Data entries
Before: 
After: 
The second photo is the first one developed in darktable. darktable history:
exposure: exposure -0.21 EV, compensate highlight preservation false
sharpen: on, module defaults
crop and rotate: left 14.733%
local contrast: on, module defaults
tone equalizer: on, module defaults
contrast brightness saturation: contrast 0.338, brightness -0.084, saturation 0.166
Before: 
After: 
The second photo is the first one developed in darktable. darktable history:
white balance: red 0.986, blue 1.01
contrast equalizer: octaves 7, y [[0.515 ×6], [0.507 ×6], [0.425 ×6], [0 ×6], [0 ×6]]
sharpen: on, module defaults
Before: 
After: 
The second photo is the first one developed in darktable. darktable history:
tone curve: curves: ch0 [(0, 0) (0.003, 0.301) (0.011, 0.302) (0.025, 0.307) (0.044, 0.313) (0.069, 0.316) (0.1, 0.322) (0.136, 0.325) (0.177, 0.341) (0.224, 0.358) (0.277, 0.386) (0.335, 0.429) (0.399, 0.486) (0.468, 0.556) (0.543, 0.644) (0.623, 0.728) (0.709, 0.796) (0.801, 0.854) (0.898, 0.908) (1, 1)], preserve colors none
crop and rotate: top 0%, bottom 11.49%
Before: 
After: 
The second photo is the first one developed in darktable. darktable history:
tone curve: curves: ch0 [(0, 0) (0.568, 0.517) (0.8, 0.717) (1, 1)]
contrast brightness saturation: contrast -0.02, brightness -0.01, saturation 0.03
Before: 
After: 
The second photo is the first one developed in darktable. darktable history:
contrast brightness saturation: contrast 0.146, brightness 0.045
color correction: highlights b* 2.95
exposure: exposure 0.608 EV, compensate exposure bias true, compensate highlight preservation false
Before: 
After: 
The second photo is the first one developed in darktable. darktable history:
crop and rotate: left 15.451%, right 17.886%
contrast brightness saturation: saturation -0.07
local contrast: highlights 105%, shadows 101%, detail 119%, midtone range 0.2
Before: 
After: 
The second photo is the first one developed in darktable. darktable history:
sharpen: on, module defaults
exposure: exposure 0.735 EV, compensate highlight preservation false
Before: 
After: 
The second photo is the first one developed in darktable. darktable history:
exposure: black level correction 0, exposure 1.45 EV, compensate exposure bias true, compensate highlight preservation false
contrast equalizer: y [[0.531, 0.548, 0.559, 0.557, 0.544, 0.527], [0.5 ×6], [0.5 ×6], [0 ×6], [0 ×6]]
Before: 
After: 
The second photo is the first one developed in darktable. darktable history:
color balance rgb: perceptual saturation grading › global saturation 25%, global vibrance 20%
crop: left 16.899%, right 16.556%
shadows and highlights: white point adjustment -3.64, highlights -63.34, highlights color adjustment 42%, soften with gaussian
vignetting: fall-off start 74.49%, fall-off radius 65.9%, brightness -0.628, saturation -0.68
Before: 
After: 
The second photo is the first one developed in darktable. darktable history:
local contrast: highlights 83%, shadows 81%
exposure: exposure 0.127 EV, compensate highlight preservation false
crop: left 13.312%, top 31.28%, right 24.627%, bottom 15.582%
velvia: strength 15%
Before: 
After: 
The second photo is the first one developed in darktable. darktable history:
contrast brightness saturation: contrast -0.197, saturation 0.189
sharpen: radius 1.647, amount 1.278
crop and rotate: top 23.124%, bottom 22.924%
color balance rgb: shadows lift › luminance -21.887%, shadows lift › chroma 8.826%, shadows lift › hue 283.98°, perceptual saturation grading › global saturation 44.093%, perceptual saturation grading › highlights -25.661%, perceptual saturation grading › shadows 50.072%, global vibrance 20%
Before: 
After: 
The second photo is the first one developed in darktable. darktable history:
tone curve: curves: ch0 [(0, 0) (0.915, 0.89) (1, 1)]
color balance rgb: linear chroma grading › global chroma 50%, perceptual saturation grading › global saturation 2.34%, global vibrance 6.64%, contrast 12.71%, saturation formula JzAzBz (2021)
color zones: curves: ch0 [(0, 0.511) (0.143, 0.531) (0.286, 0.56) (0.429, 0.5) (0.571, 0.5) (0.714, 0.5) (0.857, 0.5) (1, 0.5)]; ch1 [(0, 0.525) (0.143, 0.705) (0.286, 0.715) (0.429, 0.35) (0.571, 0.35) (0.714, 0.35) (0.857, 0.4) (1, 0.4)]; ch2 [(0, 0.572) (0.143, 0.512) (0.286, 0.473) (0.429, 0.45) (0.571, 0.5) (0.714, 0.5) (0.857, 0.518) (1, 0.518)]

▶ To be done
Reproduce each line of the data entries above verbatim, from the first to the last.

▶ Answer for this exercise
Before: 
After: 
The second photo is the first one developed in darktable. darktable history:
exposure: exposure -0.21 EV, compensate highlight preservation false
sharpen: on, module defaults
crop and rotate: left 14.733%
local contrast: on, module defaults
tone equalizer: on, module defaults
contrast brightness saturation: contrast 0.338, brightness -0.084, saturation 0.166
Before: 
After: 
The second photo is the first one developed in darktable. darktable history:
white balance: red 0.986, blue 1.01
contrast equalizer: octaves 7, y [[0.515 ×6], [0.507 ×6], [0.425 ×6], [0 ×6], [0 ×6]]
sharpen: on, module defaults
Before: 
After: 
The second photo is the first one developed in darktable. darktable history:
tone curve: curves: ch0 [(0, 0) (0.003, 0.301) (0.011, 0.302) (0.025, 0.307) (0.044, 0.313) (0.069, 0.316) (0.1, 0.322) (0.136, 0.325) (0.177, 0.341) (0.224, 0.358) (0.277, 0.386) (0.335, 0.429) (0.399, 0.486) (0.468, 0.556) (0.543, 0.644) (0.623, 0.728) (0.709, 0.796) (0.801, 0.854) (0.898, 0.908) (1, 1)], preserve colors none
crop and rotate: top 0%, bottom 11.49%
Before: 
After: 
The second photo is the first one developed in darktable. darktable history:
tone curve: curves: ch0 [(0, 0) (0.568, 0.517) (0.8, 0.717) (1, 1)]
contrast brightness saturation: contrast -0.02, brightness -0.01, saturation 0.03
Before: 
After: 
The second photo is the first one developed in darktable. darktable history:
contrast brightness saturation: contrast 0.146, brightness 0.045
color correction: highlights b* 2.95
exposure: exposure 0.608 EV, compensate exposure bias true, compensate highlight preservation false
Before: 
After: 
The second photo is the first one developed in darktable. darktable history:
crop and rotate: left 15.451%, right 17.886%
contrast brightness saturation: saturation -0.07
local contrast: highlights 105%, shadows 101%, detail 119%, midtone range 0.2
Before: 
After: 
The second photo is the first one developed in darktable. darktable history:
sharpen: on, module defaults
exposure: exposure 0.735 EV, compensate highlight preservation false
Before: 
After: 
The second photo is the first one developed in darktable. darktable history:
exposure: black level correction 0, exposure 1.45 EV, compensate exposure bias true, compensate highlight preservation false
contrast equalizer: y [[0.531, 0.548, 0.559, 0.557, 0.544, 0.527], [0.5 ×6], [0.5 ×6], [0 ×6], [0 ×6]]
Before: 
After: 
The second photo is the first one developed in darktable. darktable history:
color balance rgb: perceptual saturation grading › global saturation 25%, global vibrance 20%
crop: left 16.899%, right 16.556%
shadows and highlights: white point adjustment -3.64, highlights -63.34, highlights color adjustment 42%, soften with gaussian
vignetting: fall-off start 74.49%, fall-off radius 65.9%, brightness -0.628, saturation -0.68
Before: 
After: 
The second photo is the first one developed in darktable. darktable history:
local contrast: highlights 83%, shadows 81%
exposure: exposure 0.127 EV, compensate highlight preservation false
crop: left 13.312%, top 31.28%, right 24.627%, bottom 15.582%
velvia: strength 15%
Before: 
After: 
The second photo is the first one developed in darktable. darktable history:
contrast brightness saturation: contrast -0.197, saturation 0.189
sharpen: radius 1.647, amount 1.278
crop and rotate: top 23.124%, bottom 22.924%
color balance rgb: shadows lift › luminance -21.887%, shadows lift › chroma 8.826%, shadows lift › hue 283.98°, perceptual saturation grading › global saturation 44.093%, perceptual saturation grading › highlights -25.661%, perceptual saturation grading › shadows 50.072%, global vibrance 20%
Before: 
After: 
The second photo is the first one developed in darktable. darktable history:
tone curve: curves: ch0 [(0, 0) (0.915, 0.89) (1, 1)]
color balance rgb: linear chroma grading › global chroma 50%, perceptual saturation grading › global saturation 2.34%, global vibrance 6.64%, contrast 12.71%, saturation formula JzAzBz (2021)
color zones: curves: ch0 [(0, 0.511) (0.143, 0.531) (0.286, 0.56) (0.429, 0.5) (0.571, 0.5) (0.714, 0.5) (0.857, 0.5) (1, 0.5)]; ch1 [(0, 0.525) (0.143, 0.705) (0.286, 0.715) (0.429, 0.35) (0.571, 0.35) (0.714, 0.35) (0.857, 0.4) (1, 0.4)]; ch2 [(0, 0.572) (0.143, 0.512) (0.286, 0.473) (0.429, 0.45) (0.571, 0.5) (0.714, 0.5) (0.857, 0.518) (1, 0.518)]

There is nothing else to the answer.